|
How ClickTracks Determines a Visitor Session |
|
A fundamental concept in ClickTracks is the way a visitor session is determined. This process greatly influences almost every statistic that ClickTracks calculates.
The following applies almost entirely to ClickTracks when used with logfiles. ClickTracks Hosted bypasses many of the complications described.
Definition of a session
The raw logfile contains requests from IP addresses for different pages, each on a different line and in chronological order. A fundamental problem to be solved in logfile analysis therefore is which pages are seen by which visitors. This is further complicated by the fact that requests from different visitors are mixed together in the log. A method must be used to extract the pages for visitor A and correctly associate them in order, and to simultaneously perform this for all other visitors. This process is know as sessionizing the data. A session is the sequence of pages seen by a single visitor during their visit to the site.
What is a visitor ?
A visitor cannot be determined solely from their IP address.

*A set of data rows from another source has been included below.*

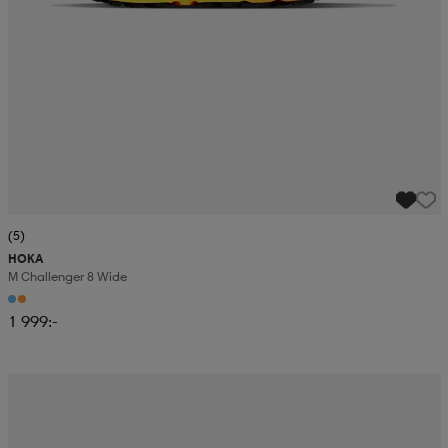
(5)
HOKA
M Challenger 8 Wide
1 999:-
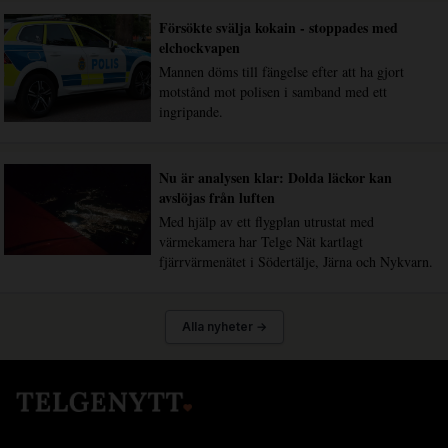
Försökte svälja kokain - stoppades med
elchockvapen
Mannen döms till fängelse efter att ha gjort
motstånd mot polisen i samband med ett
ingripande.
Nu är analysen klar: Dolda läckor kan
avslöjas från luften
Med hjälp av ett flygplan utrustat med
värmekamera har Telge Nät kartlagt
fjärrvärmenätet i Södertälje, Järna och Nykvarn.
Alla nyheter →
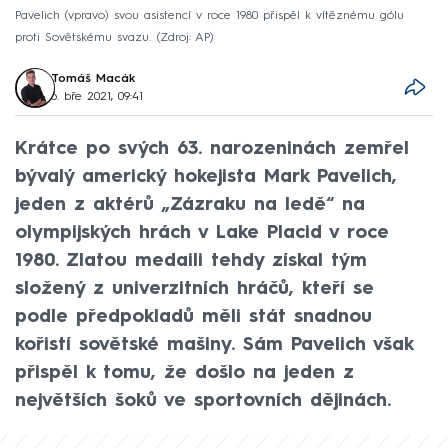
Pavelich (vpravo) svou asistencí v roce 1980 přispěl k vítěznému gólu
proti Sovětskému svazu.
Zdroj: AP
Tomáš Macák
6. bře 2021, 09:41
Krátce po svých 63. narozeninách zemřel
bývalý americký hokejista Mark Pavelich,
jeden z aktérů „Zázraku na ledě“ na
olympijských hrách v Lake Placid v roce
1980. Zlatou medaili tehdy získal tým
složený z univerzitních hráčů, kteří se
podle předpokladů měli stát snadnou
kořistí sovětské mašiny. Sám Pavelich však
přispěl k tomu, že došlo na jeden z
největších šoků ve sportovních dějinách.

The IP address can change during the course of the visit length (A problem with AOL and some visitors originating at large companies). A single IP also may represent many different visitors at different times or at the same time, for example a large company will have all browser requests coming via a single firewalled IP. ClickTracks therefore uses several techniques to join pages as they are read from the logfile to the correct visitor session:
| 1. | A session cookie present in the logfile guarantees accurate sessionization for the second and later requests (there's no cookie in the first request, so the sessionization falls back to the no cookie case and uses the heuristics described below). ClickTracks Analyzer uses PHP, ASP or JSP session cookies automatically. ClickTracks Pro can be configured for any custom cookie. |
| 2. | Without a session cookie ClickTracks uses a combination of partial IP address (to account for changing IPs for AOL etc.), user agent, time since last request and referrer to select the most likely session the request belongs to. These factors are fed into a heuristically based algorithm that factors in how busy the site is. The accuracy of the heuristics ranges from 100% for medium sites to 95% for very busy sites without cookies and large numbers of users from AOL. |
Sessionization from start to finish
Logfile reading
| • | Graphics files are stripped. Since ClickTracks doesn't calculate technical stats like server bandwidth there's no need to count them. |
| • | HEAD requests ignored. If it's a valid page request it will be followed up with a GET later |
| • | Status code checked: 200-206 & 304 are successes. 300-307, except 304, are redirects and counted. All other codes are failures and the request is dropped. |
| • | Check the user agent. If it's a known robot/spider like Googlebot the request is dropped (a separate report uses this data however) |
| • | Check if this logfile line has been read before (ie it exists within the dataset). Duplicates are dropped. This process prevents accidental re-importing of the same logfile from resulting in double counting, and permits overlapping logfiles to be imported and only the overlapping range is dropped. |
Building sessionized visits
| • | Strip requests that are excluded via the options dialog. |
| • | Is the referrer 'external' (ie not a domain that's part of the alternate domain names) ? If so a new visit session is started. This ensures PPC tracking is accurate, since a visitor coming through in rapid succession on several PPC ads (clicking back to the search engine between them) is the same visitor refining their search, yet each click must be counted distinctly. |
| • | Session cookie present ? If so find the corresponding visitor data and add this page to the session. |
| • | If no session cookie fall back to heuristics based on partial IP, user agent, time, etc. Find the most likely visit session to attach the page to. |
| • | If no existing session is found a new session is started using this page as the opening page. |
| • | Has the session reached the maximum duration, number of pages etc as determined by the options setting? If so the session is deemed to be complete. |
ClickTracks Pro persistent cookie tracking
The cookie database in ClickTracks Pro is examined also to determine if this visitor session represents a visitor previously seen. If so the number of unique visitors will account for this, and the original campaign referrer and landing page are recovered from the database and placed into the dataset. Visitor conversions that take place long after campaign completion are correctly tracked.
Adding sessions to the dataset
Once a session is complete according to the timeout parameters, additional sanity checks are performed before the session is committed to the dataset. Some robots do not provide a valid user agent so ClickTracks examines the session to see if a repeating pattern of pages is being requested. If this is found the session is dropped and not counted.
Valid sessions are updated with the session length (up to the last page) and exit pages etc. and then committed to the dataset.